In Year 12 we want students to understand mathematics and mathematical processes in a way that promotes confidence, fosters enjoyment and provides a strong foundation for progress to further study. Students are expected to take increasing responsibility for their own learning and the evaluation of their own mathematical development. They will build on previous knowledge to extend their range of mathematical skills and techniques and understand how different areas of mathematics are connected and where they can go on to be applied in the real world and in further study. Students will learn to represent situations mathematically and understand the relationship between problems in context and mathematical models that may be applied to solve them. They will start to use their mathematical skills and techniques to solve challenging problems which require them to decide on the solution strategy and to communicate the mathematical methods and explain their rationale.

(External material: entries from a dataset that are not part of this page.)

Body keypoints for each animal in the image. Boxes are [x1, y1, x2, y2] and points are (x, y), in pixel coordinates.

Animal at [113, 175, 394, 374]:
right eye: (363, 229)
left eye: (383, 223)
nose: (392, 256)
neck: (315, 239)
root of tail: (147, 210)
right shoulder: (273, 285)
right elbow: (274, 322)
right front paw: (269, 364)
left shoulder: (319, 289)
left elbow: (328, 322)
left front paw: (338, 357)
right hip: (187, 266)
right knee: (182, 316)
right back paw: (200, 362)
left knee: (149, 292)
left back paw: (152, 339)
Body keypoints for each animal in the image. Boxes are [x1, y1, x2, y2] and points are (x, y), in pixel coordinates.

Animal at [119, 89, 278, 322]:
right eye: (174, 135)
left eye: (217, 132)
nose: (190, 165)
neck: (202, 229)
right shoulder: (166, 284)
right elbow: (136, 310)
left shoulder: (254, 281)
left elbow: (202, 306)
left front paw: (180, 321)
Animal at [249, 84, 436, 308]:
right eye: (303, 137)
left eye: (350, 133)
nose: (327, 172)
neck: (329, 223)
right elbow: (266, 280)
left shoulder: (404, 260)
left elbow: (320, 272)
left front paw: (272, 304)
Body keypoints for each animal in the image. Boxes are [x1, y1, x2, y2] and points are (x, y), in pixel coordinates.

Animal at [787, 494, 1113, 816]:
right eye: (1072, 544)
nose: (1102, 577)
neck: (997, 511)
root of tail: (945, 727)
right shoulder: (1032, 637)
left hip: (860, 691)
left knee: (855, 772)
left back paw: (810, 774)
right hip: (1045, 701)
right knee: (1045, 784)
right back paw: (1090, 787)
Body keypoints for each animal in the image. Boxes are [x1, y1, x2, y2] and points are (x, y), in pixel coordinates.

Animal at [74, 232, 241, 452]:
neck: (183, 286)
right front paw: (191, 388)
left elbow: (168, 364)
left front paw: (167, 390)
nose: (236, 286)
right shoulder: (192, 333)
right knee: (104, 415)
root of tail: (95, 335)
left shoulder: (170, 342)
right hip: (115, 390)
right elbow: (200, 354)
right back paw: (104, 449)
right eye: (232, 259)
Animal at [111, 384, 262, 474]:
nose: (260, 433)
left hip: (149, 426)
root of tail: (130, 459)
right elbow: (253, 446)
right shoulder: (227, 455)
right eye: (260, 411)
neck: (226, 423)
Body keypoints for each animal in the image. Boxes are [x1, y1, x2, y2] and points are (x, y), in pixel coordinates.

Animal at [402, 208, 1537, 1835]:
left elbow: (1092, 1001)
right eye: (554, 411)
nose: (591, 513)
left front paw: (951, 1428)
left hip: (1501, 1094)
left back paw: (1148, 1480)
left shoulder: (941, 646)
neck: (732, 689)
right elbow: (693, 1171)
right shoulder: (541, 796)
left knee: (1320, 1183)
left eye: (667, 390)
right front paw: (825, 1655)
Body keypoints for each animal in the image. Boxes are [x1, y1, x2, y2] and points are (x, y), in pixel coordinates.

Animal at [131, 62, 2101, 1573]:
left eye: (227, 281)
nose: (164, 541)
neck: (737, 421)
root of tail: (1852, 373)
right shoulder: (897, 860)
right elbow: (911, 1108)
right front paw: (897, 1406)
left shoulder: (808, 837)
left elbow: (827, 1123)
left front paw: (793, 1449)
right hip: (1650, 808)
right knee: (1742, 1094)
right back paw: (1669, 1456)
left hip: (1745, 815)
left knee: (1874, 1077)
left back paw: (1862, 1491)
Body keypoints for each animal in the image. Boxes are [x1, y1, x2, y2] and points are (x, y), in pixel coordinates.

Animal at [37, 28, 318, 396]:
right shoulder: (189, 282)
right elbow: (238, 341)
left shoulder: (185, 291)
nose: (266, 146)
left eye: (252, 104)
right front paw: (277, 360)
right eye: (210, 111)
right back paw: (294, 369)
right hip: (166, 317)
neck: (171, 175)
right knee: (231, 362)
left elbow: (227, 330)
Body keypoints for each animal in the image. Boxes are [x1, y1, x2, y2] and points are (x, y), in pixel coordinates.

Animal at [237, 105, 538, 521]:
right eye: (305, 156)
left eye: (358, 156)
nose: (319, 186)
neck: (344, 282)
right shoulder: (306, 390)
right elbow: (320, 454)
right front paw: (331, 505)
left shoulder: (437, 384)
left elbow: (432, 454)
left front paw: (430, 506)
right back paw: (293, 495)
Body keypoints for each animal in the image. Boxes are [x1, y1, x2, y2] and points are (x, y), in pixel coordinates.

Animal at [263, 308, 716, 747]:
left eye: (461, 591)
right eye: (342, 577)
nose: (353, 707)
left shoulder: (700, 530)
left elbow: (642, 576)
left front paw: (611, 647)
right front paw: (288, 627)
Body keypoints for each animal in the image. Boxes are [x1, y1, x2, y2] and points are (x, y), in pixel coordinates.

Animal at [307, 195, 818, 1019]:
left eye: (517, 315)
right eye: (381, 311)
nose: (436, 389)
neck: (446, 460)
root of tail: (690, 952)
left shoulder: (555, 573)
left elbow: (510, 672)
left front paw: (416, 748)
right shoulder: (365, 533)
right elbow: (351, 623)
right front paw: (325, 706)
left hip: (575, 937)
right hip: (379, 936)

**Core knowledge to be learnt in Year 12:**

- Methods of Proof
- Algebra & Functions
- Co-ordinate Geometry
- Binomial expansion
- Trigonometry
- Exponentials and logarithms
- Introduction to Calculus
- Numerical methods
- Mechanics
- Statistics

**Year 13**

**Overview/core aims for the year:**

Students further develop skills and knowledge from Year 12. They extend the understanding of calculus and its applications. All of the skills developed in Year 12 will be used and honed in Year 13. We want Year 13 students to be able to communicate the mathematical methods and explain their rationale for clarity and have a secure understanding of mathematical techniques. Students will learn to represent situations mathematically and understand the relationship between problems in context and mathematical models that may be applied to solve them; they will use their mathematical skills and techniques to solve challenging problems which require them to decide on the solution strategy. Students are expected to take increasing responsibility for their own learning and the evaluation of their own mathematical development.

**Core knowledge to be learnt in Year 13:**

- Proof
- Proof by contradiction
- Algebra & Functions
- Sequences and series
- Further Binomial expansion
- Arithmetic & Geometric series
- Trigonometry
- Radian measure
- Small angle approximations
- Reciprocal trigonometric functions
- Further trigonometric identities
- Exponentials and logarithms
- Introduction to Calculus
- Numerical methods
- Mechanics
- Statistics